O Senac RJ iniciou as obras de revitalização de um edifício de 12 andares na Candelária, região central do Rio de Janeiro, para instalar seu primeiro hotel-escola no estado. Localizado na esquina da Avenida Presidente Vargas com a Rua Primeiro de Março, o imóvel tem quase 8 mil metros quadrados (m²) e pertence à Fecomércio RJ.
Segundo o Diário do Rio, o prédio, que abrigava a Caixa de Previdência dos Funcionários do Banco do Brasil, passará por um processo de retrofit. O projeto prevê a modernização das instalações, com automação e soluções voltadas à eficiência energética, além da preservação das características arquitetônicas da construção.
A conclusão das obras está prevista para o segundo semestre de 2027. Quando estiver pronto, o hotel-escola terá 40 suítes, restaurante com capacidade para 130 pessoas, café, salão, salas multiuso e um rooftop com bar e vista panorâmica.
A iniciativa combina a recuperação de um imóvel sem uso com a criação de uma estrutura voltada à hospitalidade. Além de ampliar a presença do Senac RJ na região central da capital fluminense, o empreendimento poderá aproximar a formação profissional da rotina de um meio de hospedagem.
Investimentos do Senac na Candelária
O hotel-escola integra um movimento mais amplo do Senac na Candelária. O edifício vizinho, adquirido pela instituição por R$ 46 milhões, foi transformado em um centro de inovação, inaugurado em maio.

Informações:
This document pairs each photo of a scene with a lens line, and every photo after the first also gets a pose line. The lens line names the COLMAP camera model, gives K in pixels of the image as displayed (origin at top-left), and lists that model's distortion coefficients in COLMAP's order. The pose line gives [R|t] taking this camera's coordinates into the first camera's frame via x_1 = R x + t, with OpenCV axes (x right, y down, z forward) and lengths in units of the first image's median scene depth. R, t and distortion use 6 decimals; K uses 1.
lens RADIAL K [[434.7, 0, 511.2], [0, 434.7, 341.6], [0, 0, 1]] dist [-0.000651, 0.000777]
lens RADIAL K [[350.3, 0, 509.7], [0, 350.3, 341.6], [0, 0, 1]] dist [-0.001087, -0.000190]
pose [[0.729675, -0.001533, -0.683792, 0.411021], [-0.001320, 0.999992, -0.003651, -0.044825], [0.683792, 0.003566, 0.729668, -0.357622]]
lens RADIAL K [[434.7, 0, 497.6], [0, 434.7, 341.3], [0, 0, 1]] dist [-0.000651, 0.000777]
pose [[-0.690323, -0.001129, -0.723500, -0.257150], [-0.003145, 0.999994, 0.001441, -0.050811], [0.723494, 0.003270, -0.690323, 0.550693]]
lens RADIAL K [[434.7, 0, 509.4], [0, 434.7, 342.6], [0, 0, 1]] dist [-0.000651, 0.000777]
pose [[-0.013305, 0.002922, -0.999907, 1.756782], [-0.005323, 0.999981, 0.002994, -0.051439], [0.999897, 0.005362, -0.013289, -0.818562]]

Requisito:
Dê continuidade ao texto sobre o hotel-escola do Senac RJ na Candelária, a partir da última frase apresentada.

Resposta da tarefa:
O espaço foi concebido como um laboratório dedicado à mediação do conhecimento e à aproximação entre ciência, cultura e diferentes formas de produção de saber. Reformado em 2015, o prédio preservou suas características arquitetônicas originais, incluindo referências estéticas dos anos 1950.
O imóvel destinado ao hotel-escola já havia sido incluído em outro projeto do Senac RJ. Em 2021, a instituição anunciou a intenção de instalar uma faculdade no endereço, com inauguração prevista para 2022. A proposta não avançou e foi posteriormente substituída pelo projeto hoteleiro.
A conversão reforça o papel do retrofit como alternativa para recuperar edifícios existentes em áreas urbanas consolidadas. No caso da Candelária, o projeto também acrescenta uma nova função educacional e hoteleira a um dos principais corredores comerciais e históricos do centro do Rio de Janeiro.